- Instructions for the task
Answer these questions from the text on Snowflake event tables:
1. What is the size limit for a log or trace payload?
2. What value does the TABLE_TYPE column hold for an event table?
3. Which view can be queried to see the charges for collecting log events?

- Exercise text
☆ ☆ ☆ ☆ ☆ ☆ ☆

Event Table Limitations & Gotchas

There is a limit for log and trace payload size. It can’t be over 1 MB.

The event table is available in ACCOUNT_USAGE view with list of all tables in your account. It has EVENT TABLE as a value for TABLE_TYPE column.

select * 
from snowflake.account_usage.tables 
where table_name = 'MY_EVENT_TABLE'
;

The event table can’t be updated. If you try to run update statement, you will get an error saying that UPDATE statement's target must be a table. Supported operations on EVENT TABLES are:

SHOW EVENT TABLE
DESCRIBE EVENT TABLE
DROP TABLE
UNDROP TABLE
TRUNCATE TABLE
DELETE
ALTER TABLE

Event Table Pricing and Billing

Collecting the log events is billed as a Serverless feature. Snowflake uses Snowflake managed resources to collect events, meaning they don’t require one of your virtual warehouses. If you want to check how much you have been charged for this feature, you can query the EVENT_USAGE_HISTORY view:

select 
    start_time, 
    end_time, 
    credits_used, 
    bytes_ingested 
from snowflake.account_usage.EVENT_USAGE_HISTORY 
order by start_time desc;

☆ ☆ ☆ ☆ ☆ ☆ ☆

- Records provided

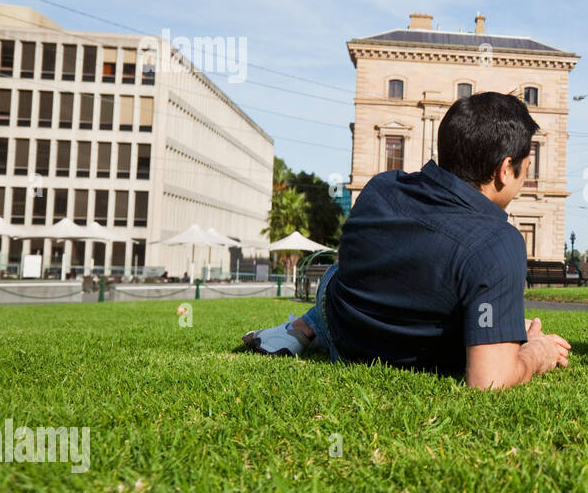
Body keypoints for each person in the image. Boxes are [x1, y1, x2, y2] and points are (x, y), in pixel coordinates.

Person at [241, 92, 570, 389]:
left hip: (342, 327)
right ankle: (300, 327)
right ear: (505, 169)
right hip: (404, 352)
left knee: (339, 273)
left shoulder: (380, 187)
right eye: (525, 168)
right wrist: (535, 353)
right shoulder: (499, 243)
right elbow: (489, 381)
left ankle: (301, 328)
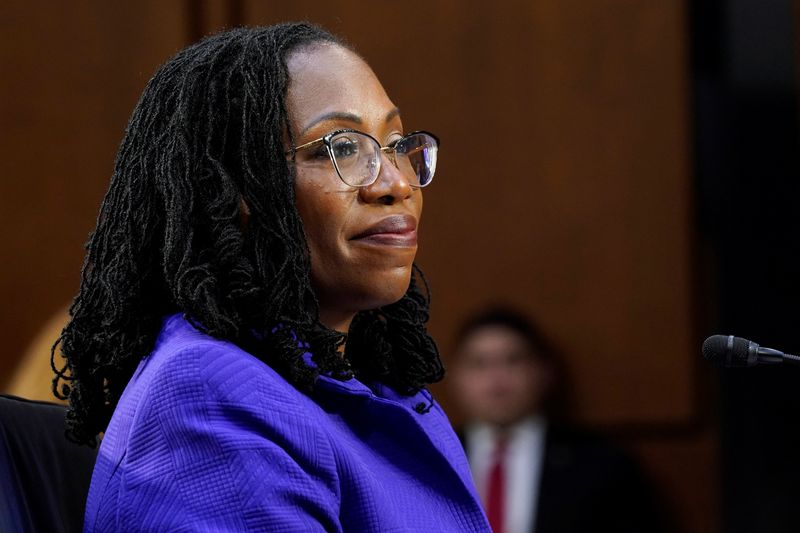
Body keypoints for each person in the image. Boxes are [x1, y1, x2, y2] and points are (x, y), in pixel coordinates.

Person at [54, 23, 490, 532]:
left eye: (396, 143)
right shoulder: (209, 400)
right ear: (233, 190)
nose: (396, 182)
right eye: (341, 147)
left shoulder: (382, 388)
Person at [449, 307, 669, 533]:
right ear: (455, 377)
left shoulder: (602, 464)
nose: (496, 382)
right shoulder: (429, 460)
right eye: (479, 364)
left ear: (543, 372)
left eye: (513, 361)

☆ ☆ ☆ ☆ ☆ ☆ ☆

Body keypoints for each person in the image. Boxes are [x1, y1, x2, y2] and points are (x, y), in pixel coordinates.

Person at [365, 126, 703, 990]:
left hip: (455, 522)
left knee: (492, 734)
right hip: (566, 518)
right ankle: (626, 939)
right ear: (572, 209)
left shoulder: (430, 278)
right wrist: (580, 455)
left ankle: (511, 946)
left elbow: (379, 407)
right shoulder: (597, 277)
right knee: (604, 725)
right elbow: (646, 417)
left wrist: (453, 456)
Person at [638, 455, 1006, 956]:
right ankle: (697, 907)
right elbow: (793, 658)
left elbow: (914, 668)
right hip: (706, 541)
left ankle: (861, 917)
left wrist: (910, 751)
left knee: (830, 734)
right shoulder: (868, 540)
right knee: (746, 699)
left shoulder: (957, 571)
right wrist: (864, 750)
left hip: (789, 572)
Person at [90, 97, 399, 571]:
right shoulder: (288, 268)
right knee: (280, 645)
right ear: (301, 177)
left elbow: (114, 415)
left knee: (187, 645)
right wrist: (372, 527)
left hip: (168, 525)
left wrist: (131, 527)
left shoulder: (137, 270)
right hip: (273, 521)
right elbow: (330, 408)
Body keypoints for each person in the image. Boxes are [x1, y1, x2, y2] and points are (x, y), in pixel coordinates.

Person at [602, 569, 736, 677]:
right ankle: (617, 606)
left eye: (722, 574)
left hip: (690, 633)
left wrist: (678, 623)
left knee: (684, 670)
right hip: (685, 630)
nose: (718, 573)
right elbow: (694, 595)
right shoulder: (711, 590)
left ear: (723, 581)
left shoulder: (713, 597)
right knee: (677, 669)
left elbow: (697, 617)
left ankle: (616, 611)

☆ ☆ ☆ ☆ ☆ ☆ ☆

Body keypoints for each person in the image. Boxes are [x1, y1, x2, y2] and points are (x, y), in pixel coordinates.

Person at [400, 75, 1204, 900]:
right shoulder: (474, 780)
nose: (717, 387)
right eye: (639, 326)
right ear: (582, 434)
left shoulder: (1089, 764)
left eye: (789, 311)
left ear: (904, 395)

☆ ☆ ☆ ☆ ☆ ☆ ☆

- Response to the task
1. It can't be over 1 MB.
2. EVENT TABLE
3. The EVENT_USAGE_HISTORY view (snowflake.account_usage.EVENT_USAGE_HISTORY).